Israeli army on alert for second day along border with Syria

Dozens of Palestinian and Syrian protesters lingered on what is known as Shouting Hill, on the Syrian side of the plateau, just opposite Majd al—Shams, a Druze village on the Israeli—occupied side, witnesses said.

June 06, 2011 07:40 pm | Updated October 22, 2016 03:40 pm IST - Tel Aviv

Palestinian mourners carry the coffin of a Palestinian protester who was killed when Israeli soldiers opened fire on Sunday at protesters who tried to burst across Syria's frontier with the Israeli-controlled Golan Heights, during a funeral procession at Khan al-Shih Palestinian refugee camp, some 25 kilometers far from Damascus, Syria, on Monday. Photo: AP.

Palestinian mourners carry the coffin of a Palestinian protester who was killed when Israeli soldiers opened fire on Sunday at protesters who tried to burst across Syria's frontier with the Israeli-controlled Golan Heights, during a funeral procession at Khan al-Shih Palestinian refugee camp, some 25 kilometers far from Damascus, Syria, on Monday. Photo: AP.

The Israeli army remained on high alert along the border of the Israeli—occupied Golan Heights with Syria, a spokeswoman said on Monday.

Dozens of Palestinian and Syrian protesters lingered on what is known as Shouting Hill, on the Syrian side of the plateau, just opposite Majd al—Shams, a Druze village on the Israeli—occupied side, witnesses said.
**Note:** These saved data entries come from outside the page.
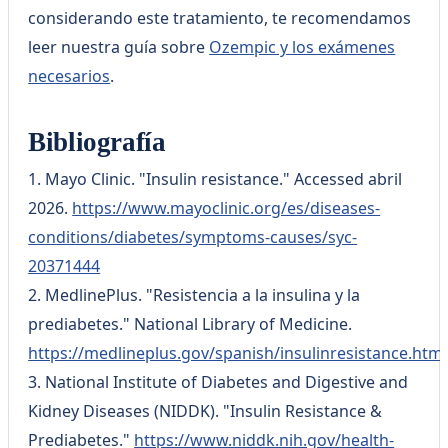
considerando este tratamiento, te recomendamos
leer nuestra guía sobre
Ozempic y los exámenes
necesarios
.
Bibliografía
1. Mayo Clinic. "Insulin resistance." Accessed abril
2026.
https://www.mayoclinic.org/es/diseases-
conditions/diabetes/symptoms-causes/syc-
20371444
2. MedlinePlus. "Resistencia a la insulina y la
prediabetes." National Library of Medicine.
https://medlineplus.gov/spanish/insulinresistance.html
3. National Institute of Diabetes and Digestive and
Kidney Diseases (NIDDK). "Insulin Resistance &
Prediabetes."
https://www.niddk.nih.gov/health-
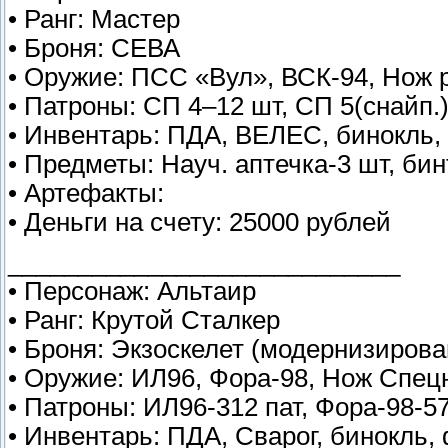
• Ранг: Мастер
• Броня: СЕВА
• Оружие: ПСС «Вул», ВСК-94, Нож 
• Патроны: СП 4–12 шт, СП 5(снайп.
• Инвентарь: ПДА, ВЕЛЕС, бинокль,
• Предметы: Науч. аптечка-3 шт, бин
• Артефакты:
• Деньги на счету: 25000 рублей
____________________________
• Персонаж: Альтаир
• Ранг: Крутой Сталкер
• Броня: Экзоскелет (модернизирова
• Оружие: ИЛ96, Фора-98, Нож Спец
• Патроны: ИЛ96-312 пат, Фора-98-57
• Инвентарь: ПДА, Сварог, бинокль,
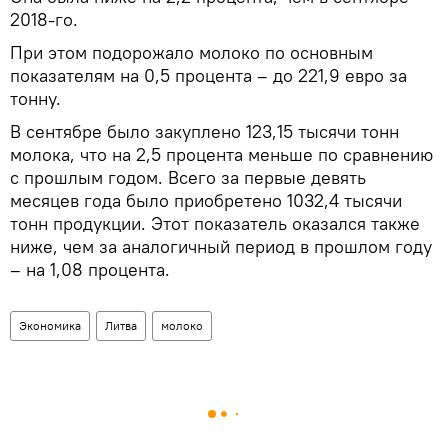
2018-го.
При этом подорожало молоко по основным
показателям на 0,5 процента – до 221,9 евро за
тонну.
В сентябре было закуплено 123,15 тысячи тонн
молока, что на 2,5 процента меньше по сравнению
с прошлым годом. Всего за первые девять
месяцев года было приобретено 1032,4 тысячи
тонн продукции. Этот показатель оказался также
ниже, чем за аналогичный период в прошлом году
– на 1,08 процента.
Экономика
Литва
молоко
But they did not move on towards the border, on the other side of a small, green gulley.

Some 23 people were killed and more than 350 injured on Sunday, when Israeli snipers opened fire on protesters who tried to force their way through the border, Syrian Health Minister Wael al—Halqi told the official Syrian Sana news agency.
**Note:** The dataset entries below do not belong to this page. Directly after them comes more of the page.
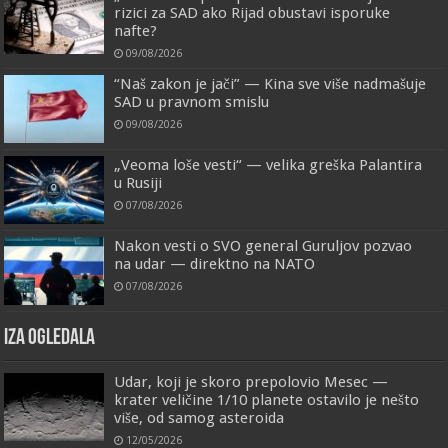
rizici za SAD ako Rijad obustavi isporuke
nafte?
09/08/2026
“Naš zakon je jači” — Kina sve više nadmašuje
SAD u pravnom smislu
09/08/2026
„Veoma loše vesti“ — velika greška Palantira
u Rusiji
07/08/2026
Nakon vesti o SVO general Guruljov pozvao
na udar — direktno na NATO
07/08/2026
IZA OGLEDALA
Udar, koji je skoro prepolovio Mesec —
krater veličine 1/10 planete ostavilo je nešto
više, od samog asteroida
12/05/2026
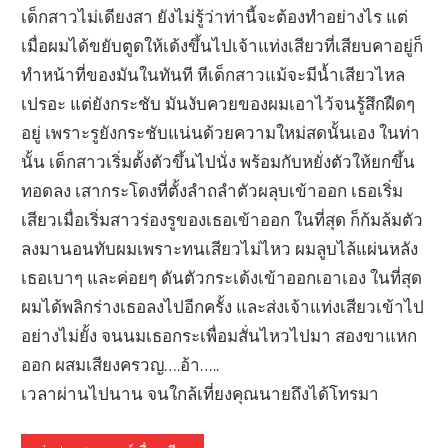
เด็กสาวไม่เดียงสา ยังไม่รู้ว่าท่านี้จะต้องทำอย่างไร แต่
เมื่อผมได้ขยับตูดให้เด้งขึ้นไปเจ้าแท่งเสียวที่เสียบคาอยู่ก็
ทำหน้าที่ของมันในทันที หีเด็กสาวแม้จะมีน้ำเสียวไหล
เปรอะ แต่ยังกระชับ มันงับควยของผมเอาไว้จนรู้สึกฝืดๆ
อยู่ เพราะรูยังกระชับแน่นด้วยความใหม่สดนั้นเอง ในท่า
นั้น เด็กสาวเริ่มตั้งตัวขึ้นไปนั่ง พร้อมกับหยั่งตัวให้ยกขึ้น
ทอดลง เสากระโดงที่ตั้งลำถลำตัวผลุบเข้าออก เธอเริ่ม
เสียวเมื่อเริ่มสาวร่องรูของเธอเข้าออก ในที่สุด ก็ก้มล้มตัว
ลงมานอนทับผมเพราะทนเสียวไม่ไหว ผมลูบไล้แผ่นหลัง
เธอเบาๆ และค่อยๆ ดันตัวกระเด้งเข้าออกเอาเอง ในที่สุด
ผมได้พลิกร่างเธอลงไปอีกครั้ง และส่งเจ้าแท่งเสียวเข้าไป
อย่างไม่ยั้ง จนนมเธอกระเพื่อมสั่นไหวไปมา สองขาแหก
ออก ผสมเสียงครวญ….อ้า…..
เวลาผ่านไปนาน จนใกล้เที่ยงคุณนายถึงได้โทรมา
The dead included a boy aged around 12, a woman and a journalist.

Solemn processions, with ambulances transporting the bodies, set off from a hospital in the Syrian town of Quneitra, where the vast majority of casualties were taken, towards Damascus on Monday to be laid to rest in the “martyrs cemetery,” Sana reported.

The protesters slammed Israel for opening fire at unarmed youths.
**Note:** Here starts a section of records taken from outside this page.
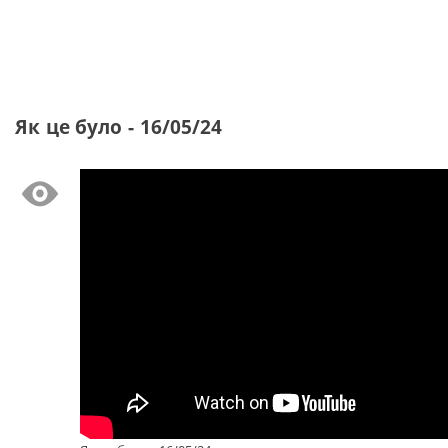
Як це було - 16/05/24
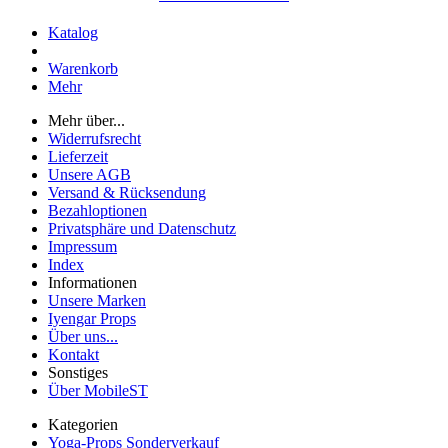
Katalog
Warenkorb
Mehr
Mehr über...
Widerrufsrecht
Lieferzeit
Unsere AGB
Versand & Rücksendung
Bezahloptionen
Privatsphäre und Datenschutz
Impressum
Index
Informationen
Unsere Marken
Iyengar Props
Über uns...
Kontakt
Sonstiges
Über MobileST
Kategorien
Yoga-Props Sonderverkauf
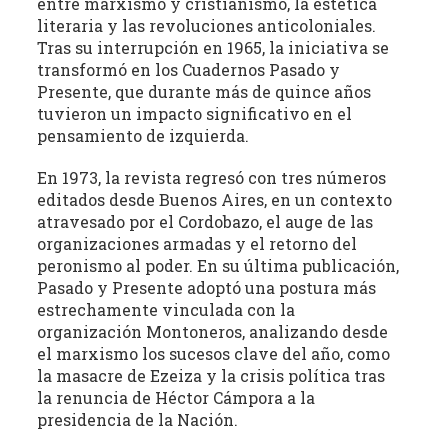
entre marxismo y cristianismo, la estética
literaria y las revoluciones anticoloniales.
Tras su interrupción en 1965, la iniciativa se
transformó en los Cuadernos Pasado y
Presente, que durante más de quince años
tuvieron un impacto significativo en el
pensamiento de izquierda.
En 1973, la revista regresó con tres números
editados desde Buenos Aires, en un contexto
atravesado por el Cordobazo, el auge de las
organizaciones armadas y el retorno del
peronismo al poder. En su última publicación,
Pasado y Presente adoptó una postura más
estrechamente vinculada con la
organización Montoneros, analizando desde
el marxismo los sucesos clave del año, como
la masacre de Ezeiza y la crisis política tras
la renuncia de Héctor Cámpora a la
presidencia de la Nación.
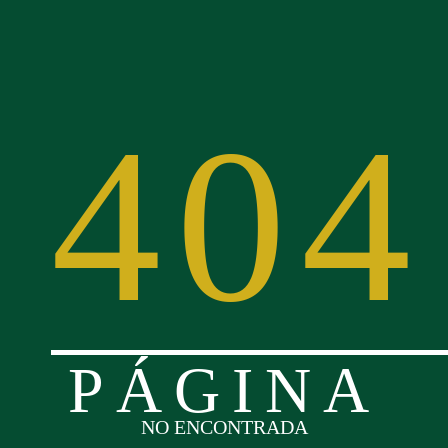
404
PÁGINA
NO ENCONTRADA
Israel, for its part, said it should be allowed to enforce its borders.

Its army said it had called over loudspeakers in Arabic ordering protesters to stay clear of the armistice line, warning that anyone who tried to climb or cut through the barbed wire security fence risked being shot. The army said the snipers aimed at the legs first.

The soldiers remained under strict instructions on Monday not to allow anyone to violate the border.

The spokeswoman in Tel Aviv would not comment on the casualties reported by Syria, saying Israel had no ability to verify them.

She said three to four landmines had exploded when a fire was ignited in a thorn field after a protester threw a Molotov cocktail, causing an unknown number of casualties.

Most of the hundreds of protesters, who were marking the 44th anniversary of the outbreak of the 1967 war, left the border area late Sunday after the day of deadly confrontations.

But a cluster of people stayed overnight, making more efforts to approach the Israeli—controlled lines under cover of darkness and lighting bonfires vowing to continue the protests, witnesses said.

Israel’s army chief of staff, Lieutenant General Benny Ganz, toured the tense border area on Monday.

Foreign Minister Avigdor Lieberman instructed Israel’s representative to the United Nations to lodge a formal complaint about what it deemed a border violation and provocation.

Israel captured the Golan Heights from Syria in 1967 and annexed it in 1981.

The protests were meant to symbolize what Palestinians call the “right of return” of refugees to their homes in what is now Israel.

Some 750,000 Palestinians fled or were driven from their villages in what is now Israel in the 1948 Arab—Israeli war that erupted, as neighbouring Arab states invaded the newly founded state.

Since then, their number has grown to 4.8 million registered refugees, living in camps run by the UN Reliefs and Works Agency for Palestine Refugees (UNRWA).

Nearly half a million of them live in Syria, in nine official UNWRA camps.

Israel wants the refugees to return to a future, negotiated Palestinian state in the West Bank and Gaza.